Pattern Matching (C# 8–11)

C#
object value = 42;

// Type pattern
if (value is int number)
    Console.WriteLine($"Integer: {number}");

// Switch expression with patterns
string Describe(object obj) => obj switch
{
    int n when n > 0 => "positive int",
    int n when n < 0 => "negative int",
    int                => "zero",
    string { Length: 0 } => "empty string",
    string s             => $"string: {s}",
    null                 => "null",
    _                    => "something else",
};

// Positional (deconstruct) pattern
var point = (3, -5);
string quadrant = point switch
{
    (> 0, > 0) => "Q1",
    (< 0, > 0) => "Q2",
    (< 0, < 0) => "Q3",
    (> 0, < 0) => "Q4",
    _           => "on axis",
};

// List pattern (C# 11)
int[] data = { 1, 2, 3, 4 };
bool startsWithOneTwo = data is [1, 2, ..];

Expression Trees

C#
using System.Linq.Expressions;

// Expression tree — code as data (not executed, inspected)
Expression<Func<int, bool>> expr = x => x > 5;

// Inspect the tree
var binary = (BinaryExpression)expr.Body;
Console.WriteLine(binary.NodeType);   // GreaterThan

// Compile and execute
Func<int, bool> compiled = expr.Compile();
Console.WriteLine(compiled(10));   // true

// LINQ providers (EF Core) use expression trees to translate LINQ to SQL
// Func<T, bool> → executes in memory (C# code)
// Expression<Func<T, bool>> → translated to SQL
IQueryable<Order> orders = dbContext.Orders;
orders.Where(o => o.Amount > 100);   // EF Core translates this to SQL

Covariance and Contravariance

C#
// Covariance (out) — generic type can be used as its base type
IEnumerable<string> strings = new List<string> { "a", "b" };
IEnumerable<object> objects = strings;   // works because IEnumerable<out T>

// Contravariance (in) — generic type can accept derived types
IComparer<object> objComparer = Comparer<object>.Default;
IComparer<string> strComparer = objComparer;   // works because IComparer<in T>

// Custom covariant interface
public interface IReader<out T>
{
    T Read();
}

// Custom contravariant interface
public interface IWriter<in T>
{
    void Write(T value);
}

Interview Answer

"Generics provide compile-time type safety without boxing — use constraints (where T : class, where T : new()) to express requirements on type parameters.

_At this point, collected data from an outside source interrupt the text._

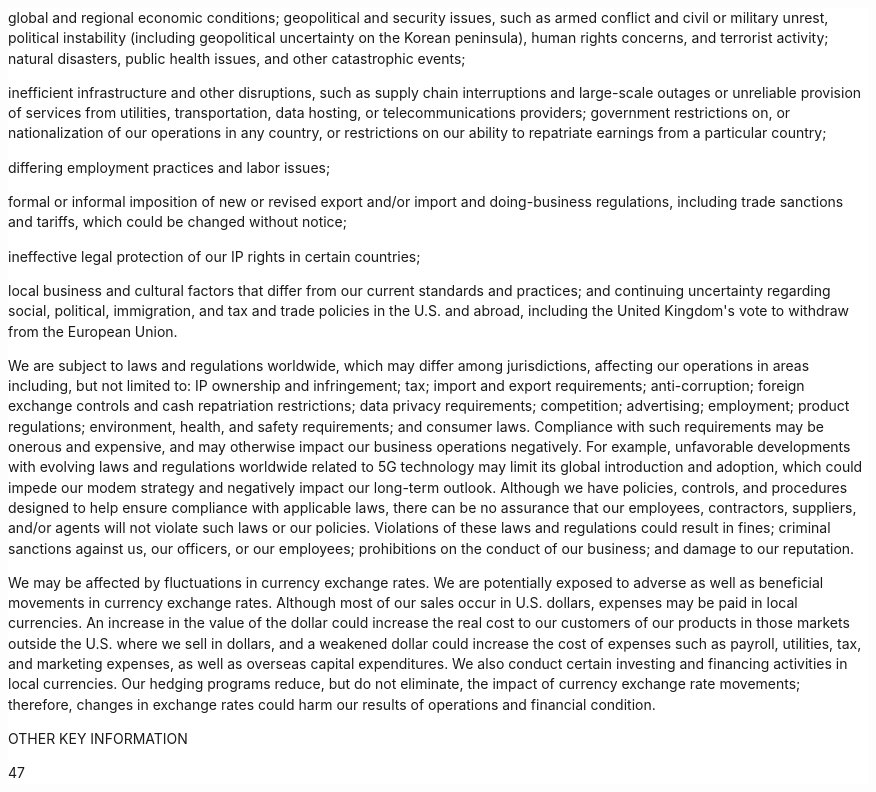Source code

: global and regional economic conditions;
geopolitical and security issues, such as armed conflict and civil or military unrest, political instability (including geopolitical uncertainty on the Korean peninsula), human
rights concerns, and terrorist activity;
natural disasters, public health issues, and other catastrophic events;

inefficient infrastructure and other disruptions, such as supply chain interruptions and large-scale outages or unreliable provision of services from utilities, transportation, data
hosting, or telecommunications providers;
government restrictions on, or nationalization of our operations in any country, or restrictions on our ability to repatriate earnings from a particular country;

differing employment practices and labor issues;

formal or informal imposition of new or revised export and/or import and doing-business regulations, including trade sanctions and tariffs, which could be changed without
notice;

ineffective legal protection of our IP rights in certain countries;

local business and cultural factors that differ from our current standards and practices; and
continuing uncertainty regarding social, political, immigration, and tax and trade policies in the U.S. and abroad, including the United Kingdom's vote to withdraw from the
European Union.

We are subject to laws and regulations worldwide, which may differ among jurisdictions, affecting our operations in areas including, but not limited to: IP ownership and
infringement; tax; import and export requirements; anti-corruption; foreign exchange controls and cash repatriation restrictions; data privacy requirements; competition;
advertising; employment; product regulations; environment, health, and safety requirements; and consumer laws. Compliance with such requirements may be onerous and
expensive, and may otherwise impact our business operations negatively. For example, unfavorable developments with evolving laws and regulations worldwide related to 5G
technology may limit its global introduction and adoption, which could impede our modem strategy and negatively impact our long-term outlook. Although we have policies,
controls, and procedures designed to help ensure compliance with applicable laws, there can be no assurance that our employees, contractors, suppliers, and/or agents will not
violate such laws or our policies. Violations of these laws and regulations could result in fines; criminal sanctions against us, our officers, or our employees; prohibitions on the
conduct of our business; and damage to our reputation.

We may be affected by fluctuations in currency exchange rates. We are potentially exposed to adverse as well as beneficial movements in currency exchange rates. Although
most of our sales occur in U.S. dollars, expenses may be paid in local currencies. An increase in the value of the dollar could increase the real cost to our customers of our
products in those markets outside the U.S. where we sell in dollars, and a weakened dollar could increase the cost of expenses such as payroll, utilities, tax, and marketing
expenses, as well as overseas capital expenditures. We also conduct certain investing and financing activities in local currencies. Our hedging programs reduce, but do not
eliminate, the impact of currency exchange rate movements; therefore, changes in exchange rates could harm our results of operations and financial condition.

OTHER KEY INFORMATION

47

Delegates are typed function pointers; Func<T, TResult> and Action<T> are the built-in generic versions. Events are multicast delegates where external code can only subscribe/unsubscribe, not invoke — use ?.Invoke for thread-safe raising. Pattern matching (switch expressions, type patterns, positional patterns) replaces verbose if/else chains with exhaustive, readable logic. Expression trees represent code as data — LINQ providers like EF Core use them to translate C# lambdas to SQL. Covariance (out) allows a List<string> to be treated as IEnumerable<object>; contravariance (in) allows the reverse for input positions."